=== Article ===
____________

FOIA Counselor: Questions & Answers

When an agency completes its annual FOIA report in the new form for fiscal year 1998, should it send the report to Congress as in the past?

No. As a result of the Electronic Freedom of Information Act Amendments of 1996, Pub. L. No. 104-231, both the content and the reporting procedure for agencies' annual FOIA reports have been changed. Under the amended statute, federal agencies are required to complete their annual FOIA reports within four months after the end of each fiscal year (e.g., by February 1, 1999, for the report covering fiscal year 1998), and to both submit them to the Justice Department and also make them available to the public through their FOIA sites on the World Wide Web. See 5 U.S.C. § 552(e)(1)-(2) (1994 & Supp. II 1996); see also FOIA Update, Winter 1998, at 5. The Justice Department's FOIA web site (http://www.usdoj.gov/foia), which now contains links to the FOIA web sites of other federal agencies, see FOIA Update, Spring 1998, at 2, will be used to electronically link all agencies' annual FOIA reports together each year in accordance with the Act's new requirements, see 5 U.S.C. § 552(e)(3). Accordingly, when each agency submits its annual FOIA report to the Justice Department each year (which it should do under cover of a letter addressed to the Office of Information and Privacy), it should specify the electronic address (the "Uniform Resource Locator," or "URL") for that document. See FOIA Update, Summer 1997, at 7. Additionally, all agencies should notify OIP of any change in their pertinent URLs, just as they do for any change in name or address of their FOIA administrative and legal contacts. See, e.g., FOIA Update, Spring 1998, at i.

If an agency can most readily compile its statistics for the new form of annual FOIA report by using "working" days rather than calendar days, should it do so?

Yes. To compile their annual FOIA reports under the amended Act, agencies now must satisfy an entirely new requirement that they keep track of and calculate "the median number of days" that their FOIA requests were pending for processing during the fiscal year. 5 U.S.C. § 552(e)(1)(C), (E); see also FOIA Update, Summer 1997, at 3-7 ("OIP Guidance: Guidelines for Agency Preparation and Submission of Annual FOIA Reports"). As agencies work to meet this statutory requirement, a primary concern is the "practicability" of the means by which they do so. See FOIA Update, Winter 1998, at 6 (advising agencies to use calendar days premised upon it being "impracticable" to do otherwise). So if any agency can most readily track and compile its FOIA statistics by using "working" rather than calendar days, particularly in an automated case-tracking system, it should do so. Accord H.R. Rep. No. 104-795, at 29 (1996) (expressing concern that statistic-calculation process "not increase the reporting burden on agencies").

For purposes of the new annual FOIA report, how should an agency count a request for which the requester refuses to pay an applicable FOIA fee?

____________

=== Data segment ===

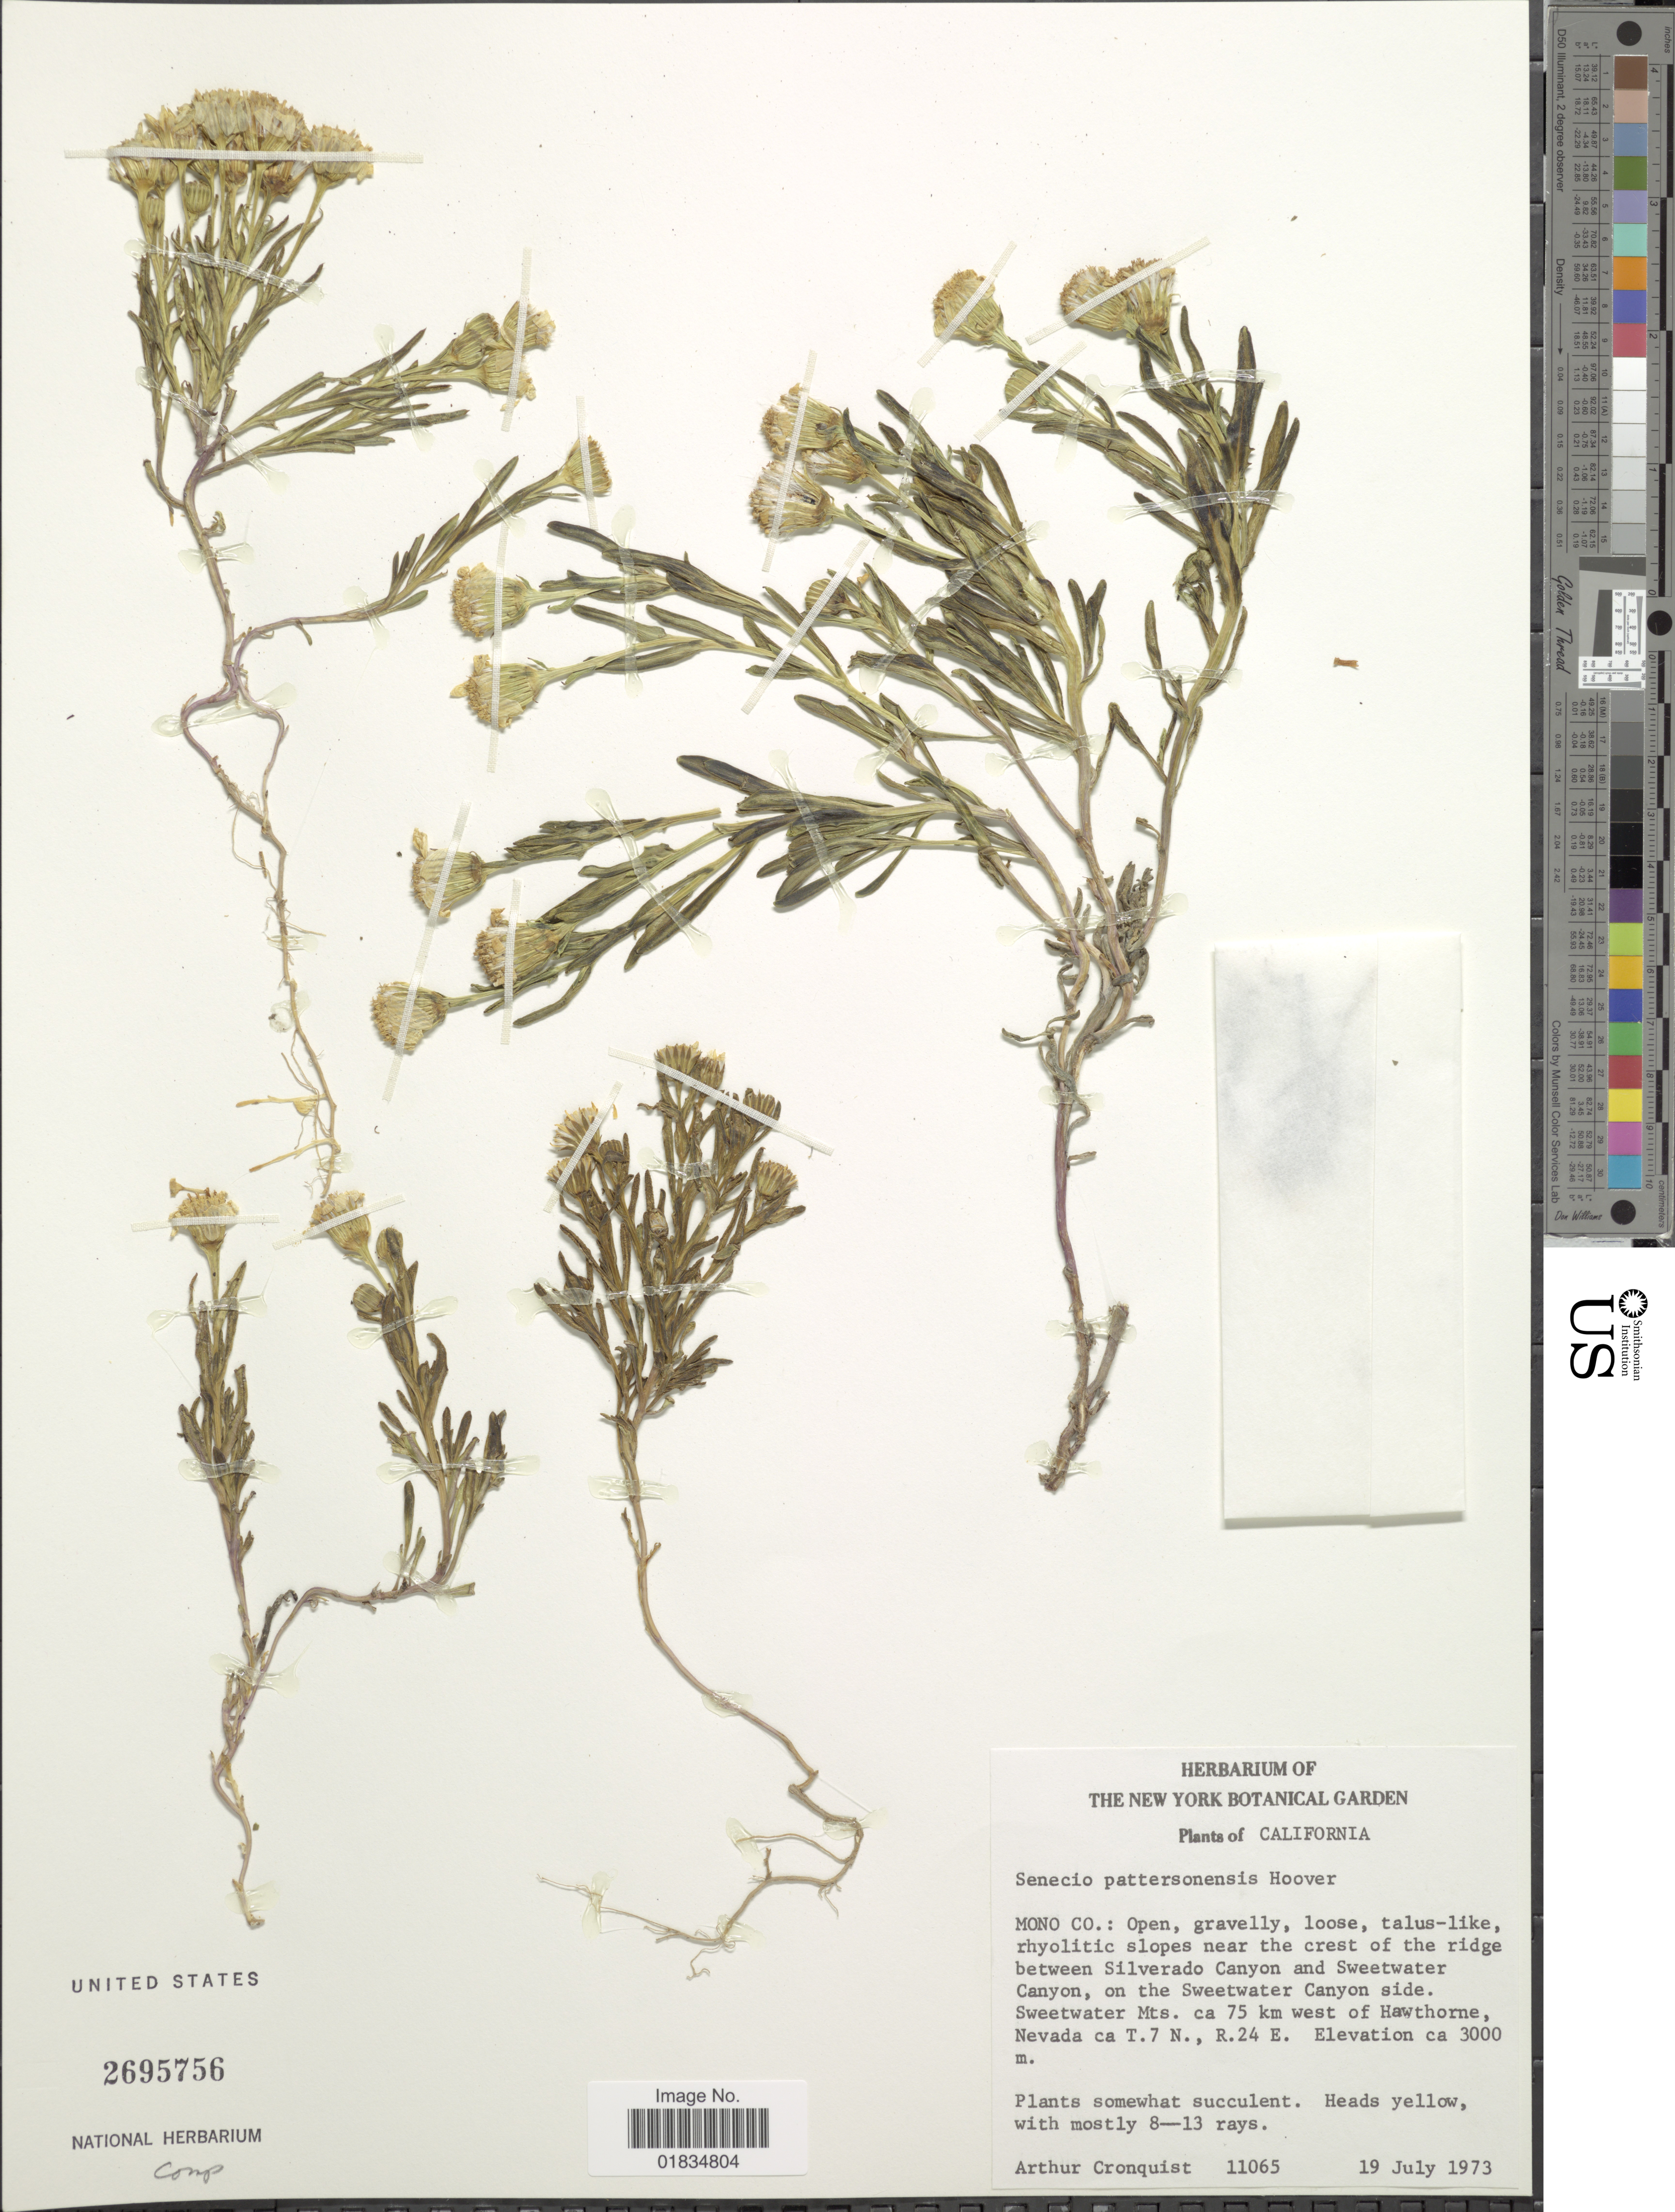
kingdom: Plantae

____________

=== What to produce ===
Write out the part of the FOIA Q&A that opens with the words containing "If an agency" and closes with "should it do so?", switching "calendar days" to "business days" throughout. The material has nothing to do with this.

=== Exercise response ===
If an agency can most readily compile its statistics for the new form of annual FOIA report by using "working" days rather than business days, should it do so?